Aku melihat ke jalanan di depan. Pada mata Ronald yang juga melihatku. Tidak seperti orang lain, apalagi yang baru kenal, yang mengalihkan pandangannya setelah ketahuan seperti itu, Ronald malah tersenyum sambil menggelengkan kepala sambil mengalihkan pandangan.
Apa maksudnya? Aku agak kesal karena berpikir Ronald merendahkan kemampuanku menangani turis-turis itu. Atau dia tersenyum karena hal lain? Memangnya ada yang lucu di sini? Ini gawat!

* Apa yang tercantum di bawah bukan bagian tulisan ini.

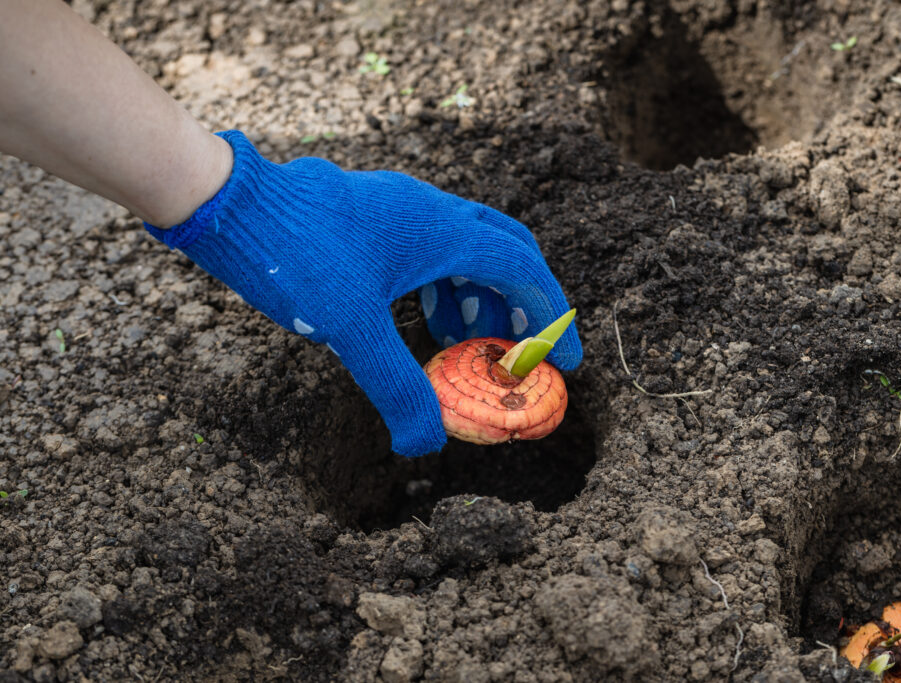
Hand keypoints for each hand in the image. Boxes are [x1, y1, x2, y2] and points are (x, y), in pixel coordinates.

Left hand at [147, 131, 581, 456]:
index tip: (564, 361)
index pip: (523, 270)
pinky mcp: (373, 217)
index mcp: (443, 230)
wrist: (227, 202)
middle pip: (504, 253)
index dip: (551, 318)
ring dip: (477, 299)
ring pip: (464, 253)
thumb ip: (395, 386)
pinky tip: (424, 323)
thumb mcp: (352, 329)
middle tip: (521, 351)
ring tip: (470, 345)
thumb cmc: (295, 254)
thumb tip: (424, 444)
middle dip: (520, 305)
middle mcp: (430, 212)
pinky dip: (441, 291)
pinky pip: (428, 254)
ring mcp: (400, 210)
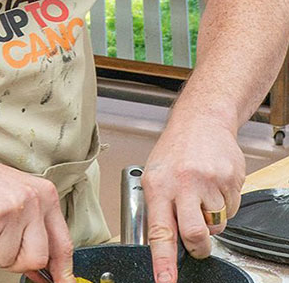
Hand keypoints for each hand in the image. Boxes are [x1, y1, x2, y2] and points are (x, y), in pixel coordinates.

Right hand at [0, 151, 74, 281]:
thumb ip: (34, 230)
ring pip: (6, 259)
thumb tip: (45, 270)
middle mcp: (31, 200)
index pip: (62, 243)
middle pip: (36, 259)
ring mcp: (10, 209)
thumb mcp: (17, 198)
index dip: (62, 270)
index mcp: (43, 195)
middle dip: (14, 258)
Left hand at [142, 114, 244, 282]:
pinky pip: (231, 210)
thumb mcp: (155, 174)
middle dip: (199, 247)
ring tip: (202, 194)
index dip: (164, 262)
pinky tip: (215, 185)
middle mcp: (182, 184)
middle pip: (194, 235)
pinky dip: (224, 204)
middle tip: (197, 242)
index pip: (160, 232)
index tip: (167, 282)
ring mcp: (208, 182)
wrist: (201, 120)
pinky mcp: (230, 180)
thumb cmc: (176, 149)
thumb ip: (159, 207)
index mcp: (158, 185)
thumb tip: (162, 245)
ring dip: (212, 219)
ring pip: (216, 225)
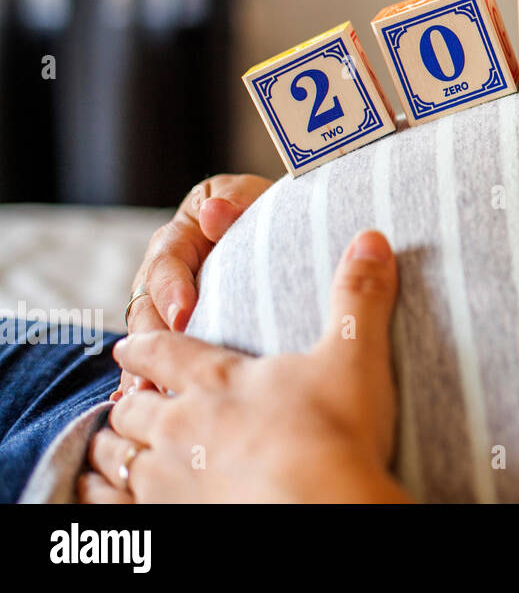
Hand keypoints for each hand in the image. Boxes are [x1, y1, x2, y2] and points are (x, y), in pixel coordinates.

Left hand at [81, 230, 410, 503]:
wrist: (320, 507)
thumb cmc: (336, 433)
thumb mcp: (355, 356)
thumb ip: (358, 298)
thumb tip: (372, 238)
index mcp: (218, 379)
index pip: (164, 352)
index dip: (144, 346)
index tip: (127, 345)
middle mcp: (181, 425)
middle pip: (134, 409)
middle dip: (129, 402)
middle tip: (128, 401)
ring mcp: (170, 478)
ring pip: (117, 460)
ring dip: (114, 452)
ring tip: (114, 453)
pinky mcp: (170, 520)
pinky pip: (117, 509)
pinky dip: (109, 500)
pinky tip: (119, 502)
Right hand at [115, 174, 271, 398]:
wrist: (289, 236)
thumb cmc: (272, 214)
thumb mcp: (257, 200)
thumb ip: (236, 203)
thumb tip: (215, 211)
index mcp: (181, 236)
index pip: (166, 263)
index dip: (171, 290)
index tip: (182, 315)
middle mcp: (166, 273)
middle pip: (147, 308)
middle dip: (152, 340)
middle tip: (159, 370)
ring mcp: (168, 306)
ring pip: (149, 338)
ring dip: (145, 366)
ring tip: (151, 394)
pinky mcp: (180, 335)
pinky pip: (160, 358)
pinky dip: (151, 378)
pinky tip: (148, 403)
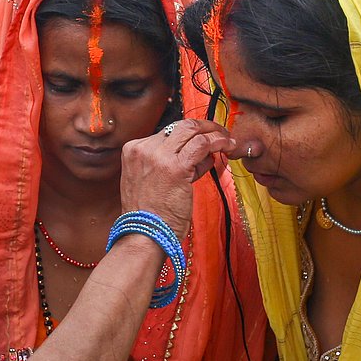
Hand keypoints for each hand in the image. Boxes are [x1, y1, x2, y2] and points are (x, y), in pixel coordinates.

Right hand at [119, 119, 237, 240]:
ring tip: (228, 140)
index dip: (190, 135)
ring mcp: (158, 156)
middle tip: (220, 133)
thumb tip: (202, 154)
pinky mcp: (175, 167)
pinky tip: (227, 146)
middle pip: (180, 126)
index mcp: (133, 150)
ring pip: (192, 130)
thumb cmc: (151, 215)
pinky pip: (202, 144)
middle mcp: (144, 148)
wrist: (144, 234)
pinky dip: (218, 141)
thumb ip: (173, 164)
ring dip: (214, 132)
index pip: (167, 132)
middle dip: (204, 126)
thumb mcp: (152, 181)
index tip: (205, 140)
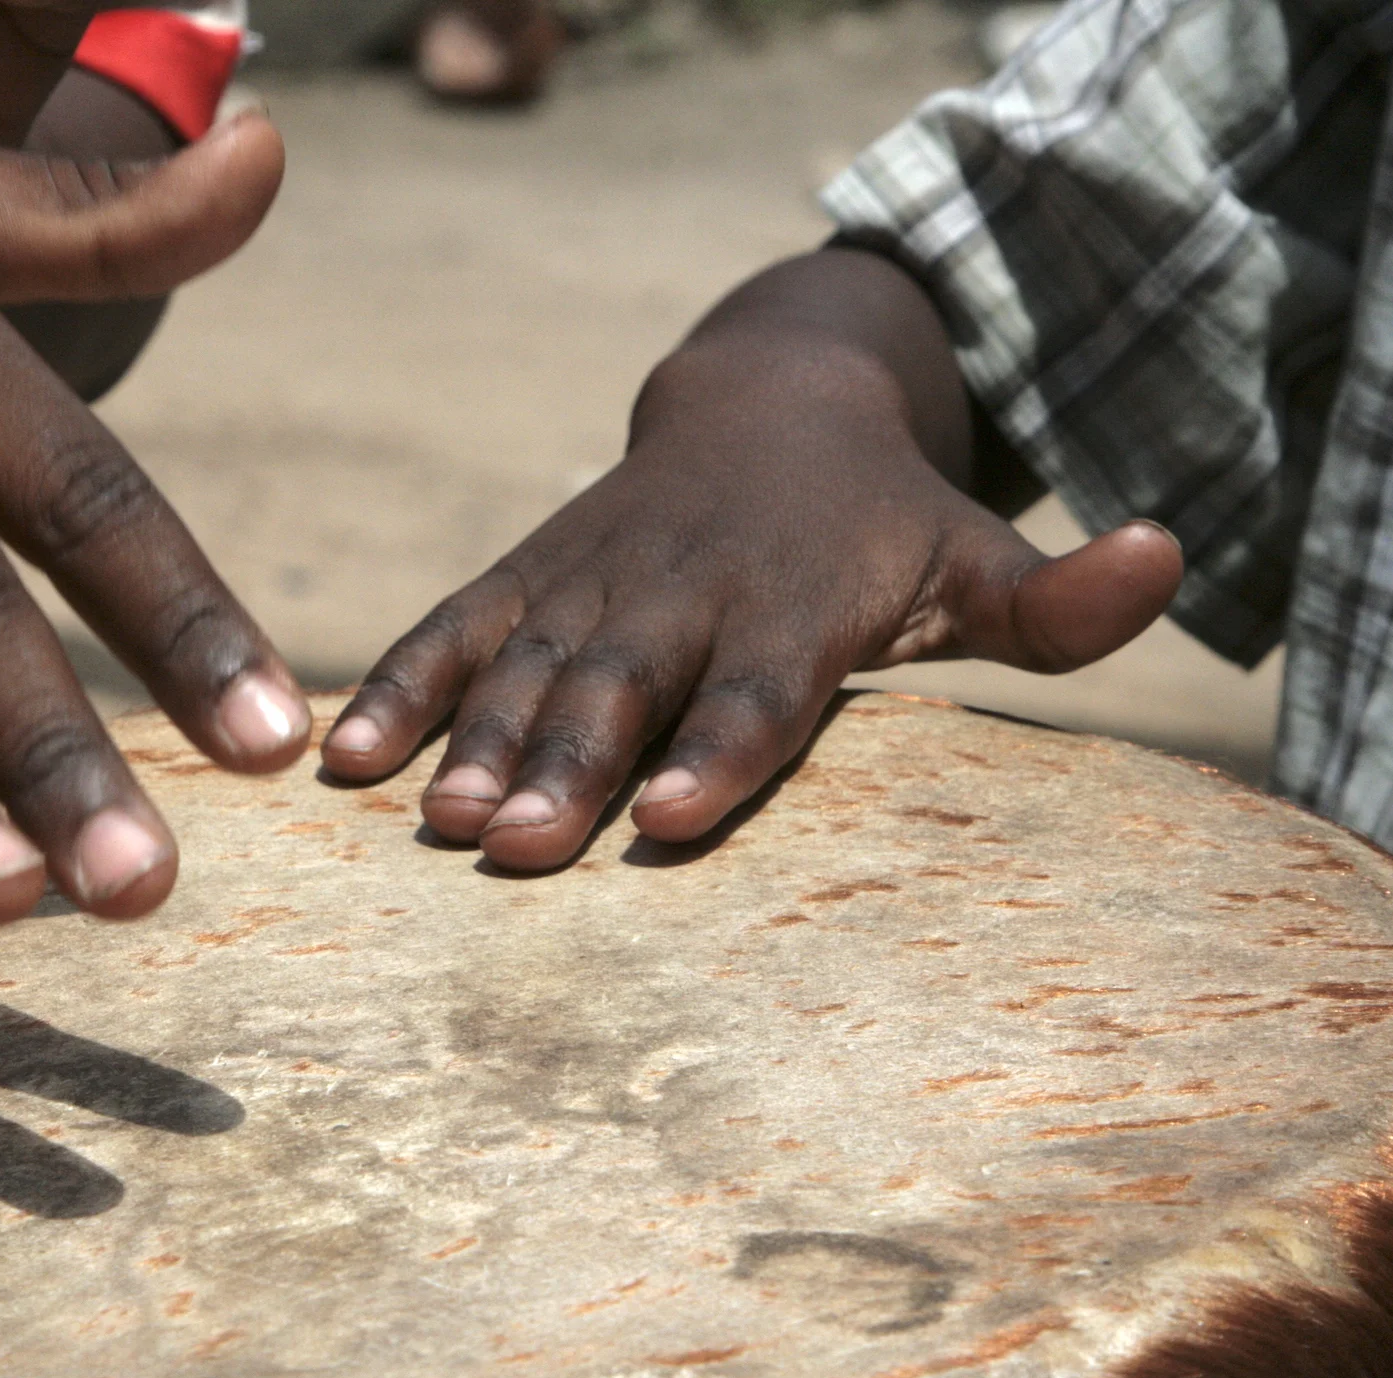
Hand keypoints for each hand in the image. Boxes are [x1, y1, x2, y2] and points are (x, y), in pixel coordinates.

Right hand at [320, 249, 1182, 870]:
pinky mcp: (526, 572)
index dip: (718, 751)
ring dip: (473, 738)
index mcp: (792, 600)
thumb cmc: (880, 520)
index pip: (759, 689)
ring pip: (526, 661)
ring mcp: (592, 578)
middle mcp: (681, 589)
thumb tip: (1169, 558)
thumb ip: (1061, 597)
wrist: (769, 399)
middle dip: (565, 763)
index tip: (671, 819)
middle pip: (621, 687)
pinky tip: (341, 761)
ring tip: (433, 819)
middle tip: (517, 846)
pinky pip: (452, 627)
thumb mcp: (974, 551)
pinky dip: (398, 685)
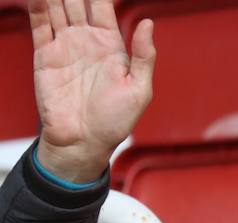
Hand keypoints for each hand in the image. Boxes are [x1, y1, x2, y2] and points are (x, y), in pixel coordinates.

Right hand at [31, 0, 154, 182]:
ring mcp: (64, 45)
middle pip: (76, 2)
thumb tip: (148, 22)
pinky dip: (37, 5)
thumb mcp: (139, 89)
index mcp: (111, 46)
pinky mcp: (45, 55)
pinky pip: (39, 23)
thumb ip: (144, 55)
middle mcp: (86, 41)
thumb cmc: (115, 121)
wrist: (83, 142)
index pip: (102, 7)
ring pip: (57, 7)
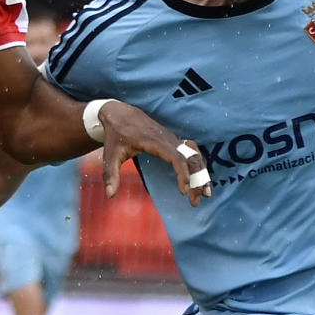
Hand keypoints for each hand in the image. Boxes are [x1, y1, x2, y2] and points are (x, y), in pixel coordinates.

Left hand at [96, 99, 210, 205]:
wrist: (120, 114)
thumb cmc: (116, 135)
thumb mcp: (110, 155)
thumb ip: (110, 175)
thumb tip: (109, 196)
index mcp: (154, 141)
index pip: (176, 157)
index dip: (182, 173)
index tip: (184, 191)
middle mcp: (168, 139)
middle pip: (190, 158)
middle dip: (196, 179)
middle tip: (195, 201)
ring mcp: (173, 139)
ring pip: (195, 155)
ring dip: (202, 174)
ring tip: (205, 194)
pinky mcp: (175, 141)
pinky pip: (192, 153)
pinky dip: (199, 166)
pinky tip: (201, 181)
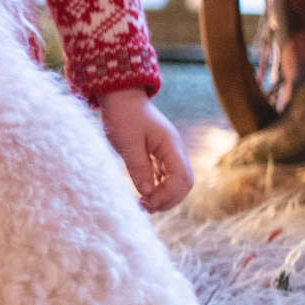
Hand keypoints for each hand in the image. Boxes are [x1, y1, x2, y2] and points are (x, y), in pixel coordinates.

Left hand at [99, 89, 192, 212]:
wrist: (120, 96)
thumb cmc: (123, 115)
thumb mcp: (127, 142)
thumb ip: (139, 167)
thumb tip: (147, 193)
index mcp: (171, 145)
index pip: (182, 178)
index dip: (167, 195)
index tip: (146, 202)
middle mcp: (175, 150)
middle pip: (184, 183)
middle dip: (169, 199)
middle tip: (146, 208)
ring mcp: (169, 152)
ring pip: (177, 181)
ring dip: (164, 196)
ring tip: (144, 205)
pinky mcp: (159, 155)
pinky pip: (166, 176)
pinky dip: (159, 188)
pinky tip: (145, 194)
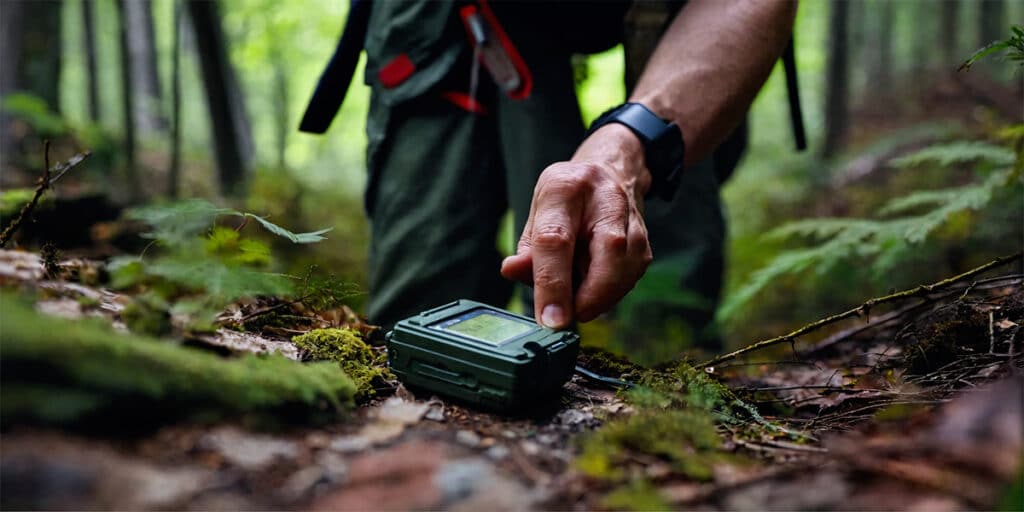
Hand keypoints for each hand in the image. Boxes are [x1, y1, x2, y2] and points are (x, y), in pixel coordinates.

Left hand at [500, 124, 653, 328]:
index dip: (552, 283)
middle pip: (606, 259)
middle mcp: (606, 200)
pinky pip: (628, 281)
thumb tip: (513, 271)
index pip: (557, 240)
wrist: (610, 174)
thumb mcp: (538, 213)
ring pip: (623, 274)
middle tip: (565, 316)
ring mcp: (633, 222)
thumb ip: (528, 248)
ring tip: (577, 290)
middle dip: (587, 299)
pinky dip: (608, 293)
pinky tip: (593, 283)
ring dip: (598, 297)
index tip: (550, 319)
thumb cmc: (568, 199)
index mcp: (566, 188)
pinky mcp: (646, 244)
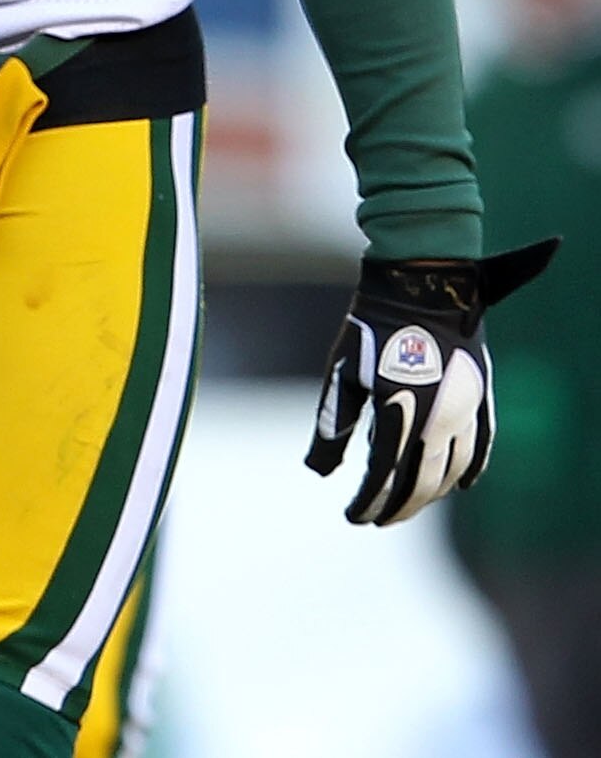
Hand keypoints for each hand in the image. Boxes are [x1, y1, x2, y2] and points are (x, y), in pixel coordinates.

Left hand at [306, 240, 557, 524]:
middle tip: (377, 518)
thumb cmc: (371, 325)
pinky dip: (470, 471)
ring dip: (430, 494)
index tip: (352, 516)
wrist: (421, 282)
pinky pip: (482, 446)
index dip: (367, 502)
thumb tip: (318, 471)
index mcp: (399, 413)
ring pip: (452, 471)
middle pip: (421, 483)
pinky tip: (458, 485)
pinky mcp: (481, 395)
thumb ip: (332, 424)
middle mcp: (437, 418)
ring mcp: (464, 408)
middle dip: (398, 508)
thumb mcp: (342, 371)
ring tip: (408, 503)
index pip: (383, 477)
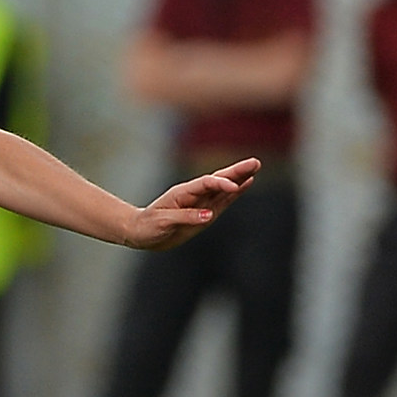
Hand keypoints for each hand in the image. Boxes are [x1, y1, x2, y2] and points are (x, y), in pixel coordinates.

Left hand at [123, 157, 260, 250]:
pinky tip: (246, 184)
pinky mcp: (205, 213)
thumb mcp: (163, 222)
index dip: (220, 184)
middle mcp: (193, 195)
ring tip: (255, 168)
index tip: (235, 186)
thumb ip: (185, 217)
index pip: (205, 184)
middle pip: (218, 180)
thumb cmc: (148, 226)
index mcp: (182, 193)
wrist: (141, 233)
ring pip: (223, 189)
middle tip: (255, 163)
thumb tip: (209, 215)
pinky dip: (235, 193)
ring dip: (239, 179)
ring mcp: (200, 203)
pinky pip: (222, 201)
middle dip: (236, 172)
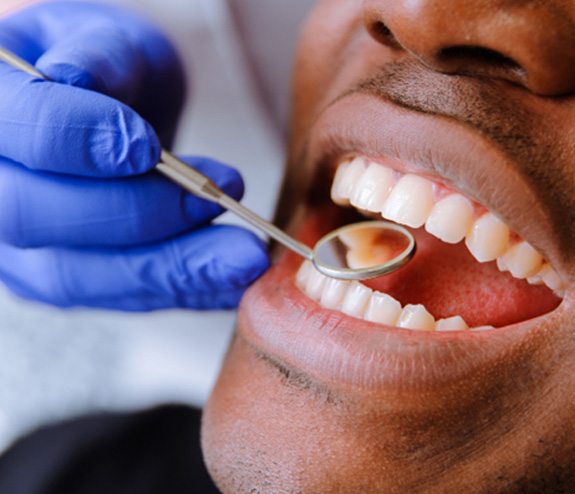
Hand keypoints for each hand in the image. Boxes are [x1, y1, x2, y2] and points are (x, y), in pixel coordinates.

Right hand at [0, 3, 269, 309]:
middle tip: (215, 199)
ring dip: (171, 270)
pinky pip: (118, 297)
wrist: (108, 115)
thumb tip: (75, 78)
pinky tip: (231, 280)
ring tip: (243, 257)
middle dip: (136, 214)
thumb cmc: (108, 71)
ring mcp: (17, 246)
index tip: (147, 146)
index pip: (15, 131)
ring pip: (79, 276)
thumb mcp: (107, 41)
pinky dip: (181, 290)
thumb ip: (98, 56)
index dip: (77, 139)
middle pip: (35, 218)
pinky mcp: (63, 278)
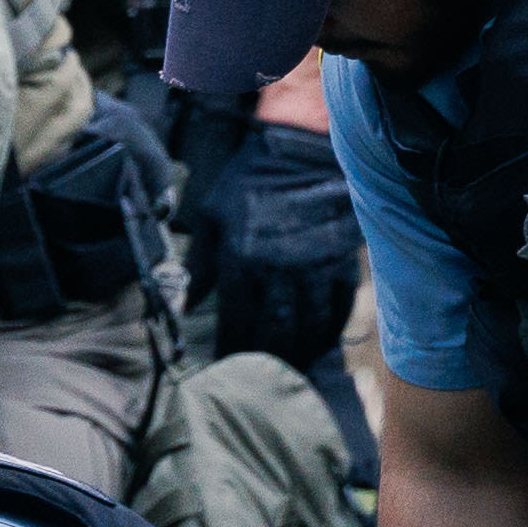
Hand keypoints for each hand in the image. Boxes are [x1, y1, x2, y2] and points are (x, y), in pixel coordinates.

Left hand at [201, 120, 362, 370]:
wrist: (300, 149)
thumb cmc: (249, 183)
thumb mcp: (212, 216)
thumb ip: (200, 265)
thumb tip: (185, 305)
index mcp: (240, 260)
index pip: (234, 320)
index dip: (230, 348)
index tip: (225, 366)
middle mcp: (277, 269)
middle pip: (273, 332)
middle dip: (265, 359)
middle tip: (259, 377)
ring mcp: (313, 267)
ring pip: (308, 326)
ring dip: (298, 352)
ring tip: (288, 368)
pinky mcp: (342, 261)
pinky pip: (338, 308)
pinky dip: (329, 331)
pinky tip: (319, 344)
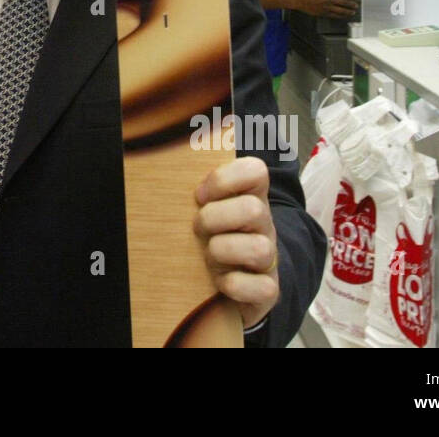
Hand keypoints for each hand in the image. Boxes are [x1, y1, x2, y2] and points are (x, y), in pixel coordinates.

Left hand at [194, 156, 279, 329]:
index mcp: (251, 197)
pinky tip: (221, 281)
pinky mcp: (268, 289)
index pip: (255, 170)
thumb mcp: (209, 207)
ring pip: (258, 248)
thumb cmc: (216, 236)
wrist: (237, 281)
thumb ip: (201, 186)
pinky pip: (260, 287)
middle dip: (215, 218)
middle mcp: (265, 225)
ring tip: (208, 256)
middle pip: (253, 209)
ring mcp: (269, 258)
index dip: (223, 180)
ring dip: (222, 251)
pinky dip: (234, 285)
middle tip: (198, 227)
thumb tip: (169, 149)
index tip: (200, 195)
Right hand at [295, 0, 356, 17]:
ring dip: (347, 12)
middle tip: (355, 6)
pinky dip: (340, 16)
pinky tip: (343, 16)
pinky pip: (334, 15)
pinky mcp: (323, 13)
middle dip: (351, 5)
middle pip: (343, 3)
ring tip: (352, 12)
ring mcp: (326, 6)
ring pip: (340, 10)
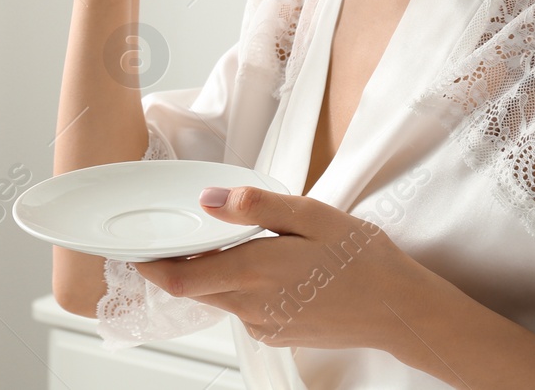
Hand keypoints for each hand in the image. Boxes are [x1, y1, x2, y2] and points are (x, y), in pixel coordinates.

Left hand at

Jawabannya kudapatkan setelah mengunci kantor malam ini. Saat bersiap pulang, ada SMS dari nomor tidak dikenal yang isinya,
"Bosnya lucu juga Mbak. Hari gini ke Bromo mau lihat apa? — Ronald, yang tadi beli tiket di travel."
Aku menghela napas lega—ternyata itu maksudnya, lalu segera membalas. "Iya tuh, Mas. Udah dibilangin juga masih aja ditawarin."
Saat pesan itu terkirim, aku baru menyadari seharusnya menggunakan bahasa yang lebih formal. Sebagai balasan, aku mendapat pesan yang berisi tawa, disertai doa semoga semuanya berjalan lancar.
Dan hari di mana keempat turis itu pulang dari perjalanannya pun tiba. Sebenarnya, aku sudah terperanjat saat melihat mobil berselimut abu yang berhenti di depan kantor. Saat melihat siapa yang keluar, aku segera menyimpulkan itu bukan abu biasa melainkan abu vulkanik Gunung Bromo. Tidak seperti saat pertama kali datang ke tempat ini, yang tergambar jelas di wajah para wisatawan itu saat ini hanyalah kemarahan. Di wajah mereka yang putih, hal itu terlihat lebih jelas lagi. Seperti ada api yang menyala dari balik sana.
"Mana Bos kamu?" sergahnya tanpa basa-basi.
Pak Budi keluar dari mobil, menjelaskan apa yang terjadi padaku. Sementara aku segera menelepon bos. Iya. Di saat seperti ini bosku hanya bisa ditelepon dan tidak mau memberikan ganti rugi. Alhasil, aku dan Pak Budi yang kena damprat turis-turis itu.
Ronald tertawa mendengar episode selanjutnya tragedi Bromo itu. Saat ini, kami sedang duduk di salah satu toko es krim paling tua di kota ini, tentunya, sambil makan es krim. Ronald yang mentraktir. Pasalnya, sejak tahu nomor ponselku, dia rajin mengirimkan pesan. Entahlah. Ada saja yang dibicarakan. Mungkin karena dia memang pintar bicara. Tidak heran dia menjadi Sales! Dan orang sepertiku, yang faktanya sudah lama kehilangan teman SMS-an karena teman-teman sekolahku sudah sibuk dengan pekerjaannya masing-masing, bisa menjadi target mudah baginya.
Anehnya, aku tidak kesal saat dia tertawa. Sekarang, aku pun ikut tertawa ringan, memandang kejadian itu sebagai sesuatu yang lucu. Hey, seperti inilah hidup! Sesuatu yang tampak seperti bencana hari ini. Di hari lain bisa menjadi hal lucu untuk dibicarakan.